One day, the god Tezcatlipoca descended from a spider’s web hanging in the sky, and landed in Tula. He then hid his face, mingled with the crowd and managed to get close to Quetzalcoatl, his brother, king of the Toltecs. Tezcatlipoca then corrupted Quetzalcoatl by getting him drunk and showing him his ravaged face in his shimmering mirror… Such is the tale related by black metal band Yaotl Mictlan on “Tezcatlipoca – Espejo relumbrante”, one of the eight tracks on their new album Tierra sagrada del Jaguar. Yaotl Mictlan – which means “warriors of the kingdom of the dead” in Nahuatl – came to be in a basement in Salt Lake City in 1998, the creation of two brothers of Mexican origin, Yaotl and Tlatecatl, who’d emigrated to the United States in their early teens. Tierra sagrada del Jaguar is their third opus, after Guerreros de la tierra de los muertos (2006) and Dentro del manto gris de Chaac (2010).
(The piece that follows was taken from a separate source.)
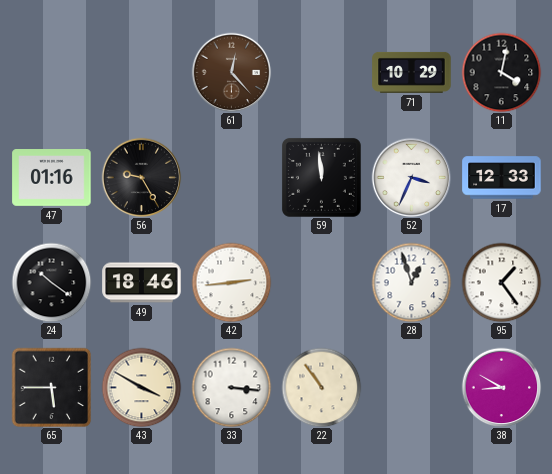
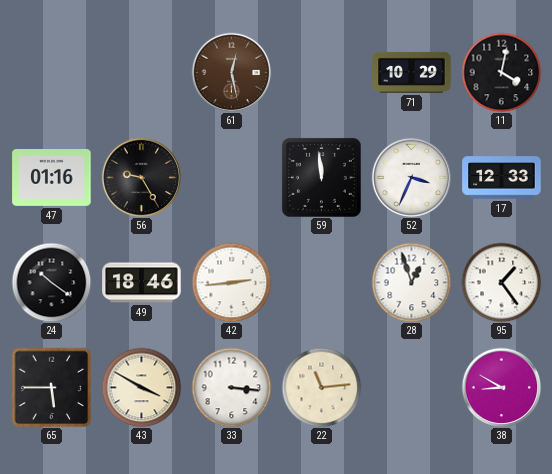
61: 12:23 -> 12:28
22: 10:54 -> 11:14
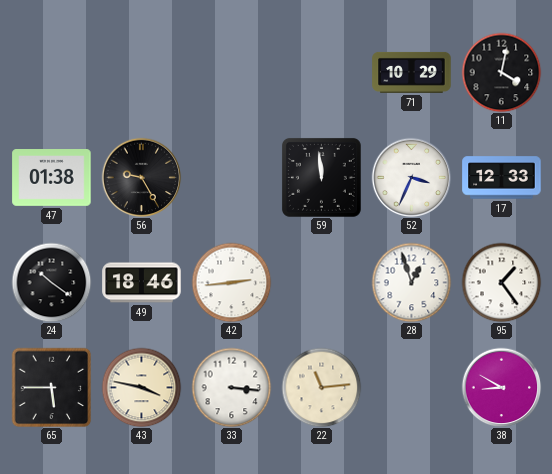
61: 12:28 -> none
47: 01:16 -> 01:38
43: 3:50 -> 3:47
Yaotl Mictlan combines what the brothers Yaotl and Tlatecatl are most fond of: pre-Hispanic culture, especially its rituals, beliefs and mysticism, Aztec and Mayan music, as well as black metal. “If Norwegian bands combine Scandinavian mythology and paganism with black metal, why wouldn’t we do the same?”, our two brothers once said to each other. Very few musicians ventured into this niche at the time; a few followed, like their Mexican compatriots Ahpuch Oztoc.
Yaotl beats the skins, Tlatecatl sings, Nahuali and Xolotl accompany them on bass guitar. These artisans ingeniously integrate sounds from a panoply of Pre-Columbian wind and percussion instruments into their fierce foundation. At the beginning of “Entre lluvias fuertes”, a horn with an ancient and lugubrious sound, arpeggiated guitar chords, the crackling of a rattle, bloodcurdling screams – emanating from a man, a jaguar, or some creature half of each? – and flute notes (on a human bone, no doubt), before the black-metal artillery thunders. Another example is “Buho lanzadardos – Entrada Teotihuacana”, with its Mesoamerican intro, followed by a furious homage to the chief “Spear-throwing Owl” (the Buho lanzadardos of the title), who is said to have ruled the town of Teotihuacan for some 60 years.
With Tierra sagrada del Jaguar, Yaotl Mictlan lead a wonderful excursion into metallic Mesoamerica.